Sparse autoencoders (SAEs) are widely used to interpret neural network representations, but their utility depends on whether the learned features are reproducible across training runs. We study this question through feature stability: for each SAE feature, we estimate the probability that a similar feature reappears in an independently trained SAE. This yields a scalable per-feature signal that separates stable from unstable features. In a large-scale study across seeds, models, layers, dictionary sizes, and SAE variants, we find a pronounced functional asymmetry: stable features carry most of the reconstruction- and prediction-relevant signal, while unstable features have weak marginal impact and are dominated by low-frequency surface-form triggers in both activation statistics and automatic explanations.

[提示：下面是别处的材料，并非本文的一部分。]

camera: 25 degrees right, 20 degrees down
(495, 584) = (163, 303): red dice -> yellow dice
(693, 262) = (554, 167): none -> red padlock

Geometrically, unstable features are individually non-reproducible but concentrate in reproducible lower-rank subspaces, suggesting that seed dependence often reflects basis ambiguity within a shared region of activation space rather than pure noise. A controlled synthetic model makes this mechanism explicit, showing that low-rank ground-truth features can be recovered at the subspace level while remaining non-identifiable as individual SAE latents across seeds. Finally, by pooling unique cross-seed features, we construct more stable SAEs while preserving explained variance in this setting. Together, these results show that unstable features are not merely failed or noisy latents: they have weak individual functional impact, but reflect reproducible low-dimensional structure that standard SAEs resolve differently across seeds.